__DATA EXCERPTS__:
━━━━━━━━━━━━━━━━

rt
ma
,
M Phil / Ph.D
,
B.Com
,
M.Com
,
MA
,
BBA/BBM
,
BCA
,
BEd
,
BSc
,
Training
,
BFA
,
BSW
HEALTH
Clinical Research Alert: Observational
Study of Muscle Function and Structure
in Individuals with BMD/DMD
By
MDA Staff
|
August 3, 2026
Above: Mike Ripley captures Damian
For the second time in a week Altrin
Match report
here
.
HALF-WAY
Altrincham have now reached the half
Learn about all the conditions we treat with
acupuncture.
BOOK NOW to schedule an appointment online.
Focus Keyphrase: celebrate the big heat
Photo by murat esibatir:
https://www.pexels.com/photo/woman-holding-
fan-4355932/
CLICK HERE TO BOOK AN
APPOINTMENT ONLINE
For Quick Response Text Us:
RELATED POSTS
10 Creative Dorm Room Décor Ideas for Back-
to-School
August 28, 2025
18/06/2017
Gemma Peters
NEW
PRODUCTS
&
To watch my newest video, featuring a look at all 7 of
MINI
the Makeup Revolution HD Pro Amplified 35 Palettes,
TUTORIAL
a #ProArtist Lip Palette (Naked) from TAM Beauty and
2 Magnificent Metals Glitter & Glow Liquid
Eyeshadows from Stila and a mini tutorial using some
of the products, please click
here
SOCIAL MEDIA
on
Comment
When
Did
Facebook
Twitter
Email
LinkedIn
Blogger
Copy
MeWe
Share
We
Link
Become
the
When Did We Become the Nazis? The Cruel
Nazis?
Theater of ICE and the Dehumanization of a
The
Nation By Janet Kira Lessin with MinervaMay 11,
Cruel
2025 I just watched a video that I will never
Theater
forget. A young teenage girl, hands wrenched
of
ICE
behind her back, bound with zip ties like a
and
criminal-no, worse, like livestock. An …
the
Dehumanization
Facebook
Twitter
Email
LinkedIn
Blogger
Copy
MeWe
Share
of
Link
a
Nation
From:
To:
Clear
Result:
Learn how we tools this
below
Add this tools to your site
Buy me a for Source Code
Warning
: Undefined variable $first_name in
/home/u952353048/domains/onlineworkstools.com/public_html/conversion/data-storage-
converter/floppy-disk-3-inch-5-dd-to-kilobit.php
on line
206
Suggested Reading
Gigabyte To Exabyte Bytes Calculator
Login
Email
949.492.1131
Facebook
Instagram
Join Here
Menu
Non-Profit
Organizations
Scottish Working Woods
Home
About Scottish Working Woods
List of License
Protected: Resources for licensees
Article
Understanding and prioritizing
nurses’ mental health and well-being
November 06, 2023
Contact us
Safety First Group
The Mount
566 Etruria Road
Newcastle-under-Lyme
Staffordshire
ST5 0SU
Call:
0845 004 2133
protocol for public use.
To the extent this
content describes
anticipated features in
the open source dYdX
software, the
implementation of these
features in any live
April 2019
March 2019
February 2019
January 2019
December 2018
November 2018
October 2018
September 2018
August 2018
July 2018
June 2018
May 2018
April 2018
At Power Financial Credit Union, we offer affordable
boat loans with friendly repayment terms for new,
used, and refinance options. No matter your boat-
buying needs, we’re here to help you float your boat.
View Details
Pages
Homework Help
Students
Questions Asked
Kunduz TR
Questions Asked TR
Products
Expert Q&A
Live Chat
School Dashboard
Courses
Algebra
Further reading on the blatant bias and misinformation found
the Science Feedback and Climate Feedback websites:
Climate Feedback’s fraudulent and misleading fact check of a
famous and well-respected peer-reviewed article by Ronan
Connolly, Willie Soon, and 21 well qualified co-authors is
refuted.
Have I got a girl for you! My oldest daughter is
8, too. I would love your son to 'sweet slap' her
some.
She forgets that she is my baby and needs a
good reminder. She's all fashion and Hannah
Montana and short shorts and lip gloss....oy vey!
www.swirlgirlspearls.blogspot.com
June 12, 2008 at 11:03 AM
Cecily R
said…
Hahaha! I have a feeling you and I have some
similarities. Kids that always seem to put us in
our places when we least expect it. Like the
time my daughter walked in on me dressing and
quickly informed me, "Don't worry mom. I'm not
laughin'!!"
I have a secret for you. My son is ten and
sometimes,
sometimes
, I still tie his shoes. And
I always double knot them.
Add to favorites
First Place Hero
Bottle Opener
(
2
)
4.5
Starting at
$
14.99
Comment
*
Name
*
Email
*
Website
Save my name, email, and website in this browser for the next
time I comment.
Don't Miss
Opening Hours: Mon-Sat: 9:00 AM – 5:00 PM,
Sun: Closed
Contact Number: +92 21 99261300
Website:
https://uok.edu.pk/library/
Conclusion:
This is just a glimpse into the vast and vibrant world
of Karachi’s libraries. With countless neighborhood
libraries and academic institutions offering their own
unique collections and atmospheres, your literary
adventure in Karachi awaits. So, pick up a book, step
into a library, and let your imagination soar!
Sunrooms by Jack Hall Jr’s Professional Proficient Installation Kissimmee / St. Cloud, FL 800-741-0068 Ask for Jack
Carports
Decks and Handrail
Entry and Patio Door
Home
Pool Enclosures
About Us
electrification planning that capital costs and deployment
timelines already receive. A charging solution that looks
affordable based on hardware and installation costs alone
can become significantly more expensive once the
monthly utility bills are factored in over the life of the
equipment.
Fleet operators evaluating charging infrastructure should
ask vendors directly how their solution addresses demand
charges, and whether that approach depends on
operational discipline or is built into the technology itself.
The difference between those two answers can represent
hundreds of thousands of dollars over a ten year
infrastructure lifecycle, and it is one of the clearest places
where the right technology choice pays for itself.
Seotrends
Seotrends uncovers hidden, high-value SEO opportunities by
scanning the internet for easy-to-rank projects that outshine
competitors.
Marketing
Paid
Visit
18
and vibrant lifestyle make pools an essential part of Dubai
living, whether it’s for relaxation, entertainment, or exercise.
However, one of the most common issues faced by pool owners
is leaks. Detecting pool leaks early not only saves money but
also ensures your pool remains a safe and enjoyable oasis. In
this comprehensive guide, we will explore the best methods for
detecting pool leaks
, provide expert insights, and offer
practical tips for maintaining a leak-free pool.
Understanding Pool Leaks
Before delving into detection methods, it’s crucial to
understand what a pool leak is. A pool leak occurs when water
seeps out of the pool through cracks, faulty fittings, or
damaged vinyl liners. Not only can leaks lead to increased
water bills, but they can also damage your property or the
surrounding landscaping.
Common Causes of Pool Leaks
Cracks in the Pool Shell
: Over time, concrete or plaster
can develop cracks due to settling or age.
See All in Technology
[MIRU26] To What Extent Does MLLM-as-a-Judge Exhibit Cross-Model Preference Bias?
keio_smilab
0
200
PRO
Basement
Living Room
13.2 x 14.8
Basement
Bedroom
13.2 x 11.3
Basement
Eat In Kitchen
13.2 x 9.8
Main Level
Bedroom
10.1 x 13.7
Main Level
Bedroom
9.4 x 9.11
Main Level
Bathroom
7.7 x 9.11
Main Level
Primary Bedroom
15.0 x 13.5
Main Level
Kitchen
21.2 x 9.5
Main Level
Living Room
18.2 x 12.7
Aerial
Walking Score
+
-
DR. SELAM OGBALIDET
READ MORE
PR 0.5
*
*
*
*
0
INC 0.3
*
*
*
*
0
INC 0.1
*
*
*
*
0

━━━━━━━━━━━━━━━━

Write out, please, all of the material above exactly as written.

rt
ma
,
M Phil / Ph.D
,
B.Com
,
M.Com
,
MA
,
BBA/BBM
,
BCA
,
BEd
,
BSc
,
Training
,
BFA
,
BSW
HEALTH
Clinical Research Alert: Observational
Study of Muscle Function and Structure
in Individuals with BMD/DMD
By
MDA Staff
|
August 3, 2026
Above: Mike Ripley captures Damian
For the second time in a week Altrin
Match report
here
.
HALF-WAY
Altrincham have now reached the half
Learn about all the conditions we treat with
acupuncture.
BOOK NOW to schedule an appointment online.
Focus Keyphrase: celebrate the big heat
Photo by murat esibatir:
https://www.pexels.com/photo/woman-holding-
fan-4355932/
CLICK HERE TO BOOK AN
APPOINTMENT ONLINE
For Quick Response Text Us:
RELATED POSTS
10 Creative Dorm Room Décor Ideas for Back-
to-School
August 28, 2025
18/06/2017
Gemma Peters
NEW
PRODUCTS
&
To watch my newest video, featuring a look at all 7 of
MINI
the Makeup Revolution HD Pro Amplified 35 Palettes,
TUTORIAL
a #ProArtist Lip Palette (Naked) from TAM Beauty and
2 Magnificent Metals Glitter & Glow Liquid
Eyeshadows from Stila and a mini tutorial using some
of the products, please click
here
SOCIAL MEDIA
on
Comment
When
Did
Facebook
Twitter
Email
LinkedIn
Blogger
Copy
MeWe
Share
We
Link
Become
the
When Did We Become the Nazis? The Cruel
Nazis?
Theater of ICE and the Dehumanization of a
The
Nation By Janet Kira Lessin with MinervaMay 11,
Cruel
2025 I just watched a video that I will never
Theater
forget. A young teenage girl, hands wrenched
of
ICE
behind her back, bound with zip ties like a
and
criminal-no, worse, like livestock. An …
the
Dehumanization
Facebook
Twitter
Email
LinkedIn
Blogger
Copy
MeWe
Share
of
Link
a
Nation
From:
To:
Clear
Result:
Learn how we tools this
below
Add this tools to your site
Buy me a for Source Code
Warning
: Undefined variable $first_name in
/home/u952353048/domains/onlineworkstools.com/public_html/conversion/data-storage-
converter/floppy-disk-3-inch-5-dd-to-kilobit.php
on line
206
Suggested Reading
Gigabyte To Exabyte Bytes Calculator
Login
Email
949.492.1131
Facebook
Instagram
Join Here
Menu
Non-Profit
Organizations
Scottish Working Woods
Home
About Scottish Working Woods
List of License
Protected: Resources for licensees
Article
Understanding and prioritizing
nurses’ mental health and well-being
November 06, 2023
Contact us
Safety First Group
The Mount
566 Etruria Road
Newcastle-under-Lyme
Staffordshire
ST5 0SU
Call:
0845 004 2133
protocol for public use.
To the extent this
content describes
anticipated features in
the open source dYdX
software, the
implementation of these
features in any live
April 2019
March 2019
February 2019
January 2019
December 2018
November 2018
October 2018
September 2018
August 2018
July 2018
June 2018
May 2018
April 2018
At Power Financial Credit Union, we offer affordable
boat loans with friendly repayment terms for new,
used, and refinance options. No matter your boat-
buying needs, we’re here to help you float your boat.
View Details
Pages
Homework Help
Students
Questions Asked
Kunduz TR
Questions Asked TR
Products
Expert Q&A
Live Chat
School Dashboard
Courses
Algebra
Further reading on the blatant bias and misinformation found
the Science Feedback and Climate Feedback websites:
Climate Feedback’s fraudulent and misleading fact check of a
famous and well-respected peer-reviewed article by Ronan
Connolly, Willie Soon, and 21 well qualified co-authors is
refuted.
Have I got a girl for you! My oldest daughter is
8, too. I would love your son to 'sweet slap' her
some.
She forgets that she is my baby and needs a
good reminder. She's all fashion and Hannah
Montana and short shorts and lip gloss....oy vey!
www.swirlgirlspearls.blogspot.com
June 12, 2008 at 11:03 AM
Cecily R
said…
Hahaha! I have a feeling you and I have some
similarities. Kids that always seem to put us in
our places when we least expect it. Like the
time my daughter walked in on me dressing and
quickly informed me, "Don't worry mom. I'm not
laughin'!!"
I have a secret for you. My son is ten and
sometimes,
sometimes
, I still tie his shoes. And
I always double knot them.
Add to favorites
First Place Hero
Bottle Opener
(
2
)
4.5
Starting at
$
14.99
Comment
*
Name
*
Email
*
Website
Save my name, email, and website in this browser for the next
time I comment.
Don't Miss
Opening Hours: Mon-Sat: 9:00 AM – 5:00 PM,
Sun: Closed
Contact Number: +92 21 99261300
Website:
https://uok.edu.pk/library/
Conclusion:
This is just a glimpse into the vast and vibrant world
of Karachi’s libraries. With countless neighborhood
libraries and academic institutions offering their own
unique collections and atmospheres, your literary
adventure in Karachi awaits. So, pick up a book, step
into a library, and let your imagination soar!
Sunrooms by Jack Hall Jr’s Professional Proficient Installation Kissimmee / St. Cloud, FL 800-741-0068 Ask for Jack
Carports
Decks and Handrail
Entry and Patio Door
Home
Pool Enclosures
About Us
electrification planning that capital costs and deployment
timelines already receive. A charging solution that looks
affordable based on hardware and installation costs alone
can become significantly more expensive once the
monthly utility bills are factored in over the life of the
equipment.
Fleet operators evaluating charging infrastructure should
ask vendors directly how their solution addresses demand
charges, and whether that approach depends on
operational discipline or is built into the technology itself.
The difference between those two answers can represent
hundreds of thousands of dollars over a ten year
infrastructure lifecycle, and it is one of the clearest places
where the right technology choice pays for itself.
Seotrends
Seotrends uncovers hidden, high-value SEO opportunities by
scanning the internet for easy-to-rank projects that outshine
competitors.
Marketing
Paid
Visit
18
and vibrant lifestyle make pools an essential part of Dubai
living, whether it’s for relaxation, entertainment, or exercise.
However, one of the most common issues faced by pool owners
is leaks. Detecting pool leaks early not only saves money but
also ensures your pool remains a safe and enjoyable oasis. In
this comprehensive guide, we will explore the best methods for
detecting pool leaks
, provide expert insights, and offer
practical tips for maintaining a leak-free pool.
Understanding Pool Leaks
Before delving into detection methods, it’s crucial to
understand what a pool leak is. A pool leak occurs when water
seeps out of the pool through cracks, faulty fittings, or
damaged vinyl liners. Not only can leaks lead to increased
water bills, but they can also damage your property or the
surrounding landscaping.
Common Causes of Pool Leaks
Cracks in the Pool Shell
: Over time, concrete or plaster
can develop cracks due to settling or age.
See All in Technology
[MIRU26] To What Extent Does MLLM-as-a-Judge Exhibit Cross-Model Preference Bias?
keio_smilab
0
200
PRO
Basement
Living Room
13.2 x 14.8
Basement
Bedroom
13.2 x 11.3
Basement
Eat In Kitchen
13.2 x 9.8
Main Level
Bedroom
10.1 x 13.7
Main Level
Bedroom
9.4 x 9.11
Main Level
Bathroom
7.7 x 9.11
Main Level
Primary Bedroom
15.0 x 13.5
Main Level
Kitchen
21.2 x 9.5
Main Level
Living Room
18.2 x 12.7
Aerial
Walking Score
+
-
DR. SELAM OGBALIDET
READ MORE
PR 0.5
*
*
*
*
0
INC 0.3
*
*
*
*
0
INC 0.1
*
*
*
*
0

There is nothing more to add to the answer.